It’s obvious that the young national sales director is pushing his traditional firm toward the new world. After all, it will be McKay who “will be taking over for me sometime in the not too distant future,” McCarthy says.
“The reason I have Kevin is because he’s smarter than me. He’s young and Kevin’s patience is lower than mine,” he says. “He doesn’t suffer fools easily. Consequently he wants to get there and I appreciate that.”
McCarthy wants McKay to push hard, “and I’m trying to make sure that I’m managing risk along the way,” says the firm president. “We have to evolve this company,” McKay adds. “I want to have something to manage for the next 15 years.”
Knowing Where to Turn
The concept of needing to earn more service-based revenue, although an important one for the integration industry, is generic. It requires integration firms to look within their organizations’ strengths to identify areas in which they can bring unique value to customers in the form of branded services.

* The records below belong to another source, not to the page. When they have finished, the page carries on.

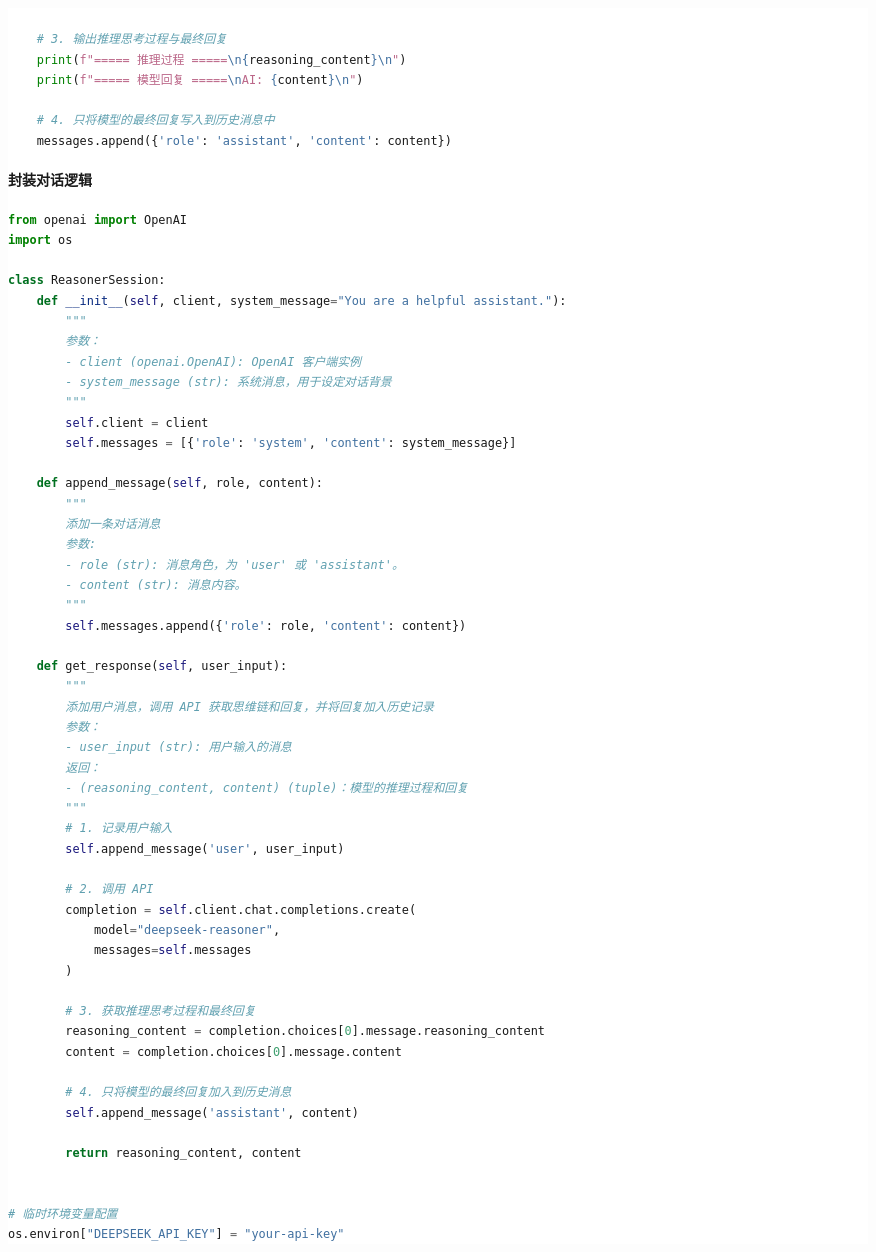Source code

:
 ```python

    # 3. 输出推理思考过程与最终回复
    print(f"===== 推理过程 =====\n{reasoning_content}\n")
    print(f"===== 模型回复 =====\nAI: {content}\n")

    # 4. 只将模型的最终回复写入到历史消息中
    messages.append({'role': 'assistant', 'content': content})
```

#### 封装对话逻辑

```python
from openai import OpenAI
import os

class ReasonerSession:
    def __init__(self, client, system_message="You are a helpful assistant."):
        """
        参数：
        - client (openai.OpenAI): OpenAI 客户端实例
        - system_message (str): 系统消息，用于设定对话背景
        """
        self.client = client
        self.messages = [{'role': 'system', 'content': system_message}]

    def append_message(self, role, content):
        """
        添加一条对话消息
        参数:
        - role (str): 消息角色，为 'user' 或 'assistant'。
        - content (str): 消息内容。
        """
        self.messages.append({'role': role, 'content': content})

    def get_response(self, user_input):
        """
        添加用户消息，调用 API 获取思维链和回复，并将回复加入历史记录
        参数：
        - user_input (str): 用户输入的消息
        返回：
        - (reasoning_content, content) (tuple)：模型的推理过程和回复
        """
        # 1. 记录用户输入
        self.append_message('user', user_input)

        # 2. 调用 API
        completion = self.client.chat.completions.create(
            model="deepseek-reasoner",
            messages=self.messages
        )

        # 3. 获取推理思考过程和最终回复
        reasoning_content = completion.choices[0].message.reasoning_content
        content = completion.choices[0].message.content

        # 4. 只将模型的最终回复加入到历史消息
        self.append_message('assistant', content)

        return reasoning_content, content


# 临时环境变量配置
os.environ["DEEPSEEK_API_KEY"] = "your-api-key"

```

It’s that second step that tripped up McCarthy and delayed Genesis’ embrace of service-based revenue. That’s not an indictment on McCarthy; rather it’s a testament to how he values his customers.
“For me it wasn’t just about trying to write a bunch of service contracts and getting extra money out of customers,” he says. “There needed to be an entire strategy wrapped around this thing, and I needed to figure out how to do that.”
As so often happens when searching for an idea to infuse into an established organization, this one came from what in essence was a set of fresh eyes. In April 2015 Genesis hired Gabriel Gely as executive VP based out of its Toronto office. He had been head of a technology firm that was almost completely focused on collaboration.
For Gely, “everything is about service,” McCarthy says. “That was extremely helpful. He gave us a lot of guidance.” Gely also gave Genesis the idea for IndabaCall, a video conferencing-as-a-service platform that projected the firm into the world of managed services.
What he brought, though, was more than just an idea to implement. He brought some intangibles that proved invaluable to push traditional Genesis through the dramatic transition.
“It’s kind of funny, because when you have no one on your team who knows what the next steps are or has walked through the jungle, you’re kind of walking blindfolded,” McCarthy says. “You’re worried about stepping on a landmine as you go along. But [it’s easier] when you have somebody who’s been there and just walks you down the path.”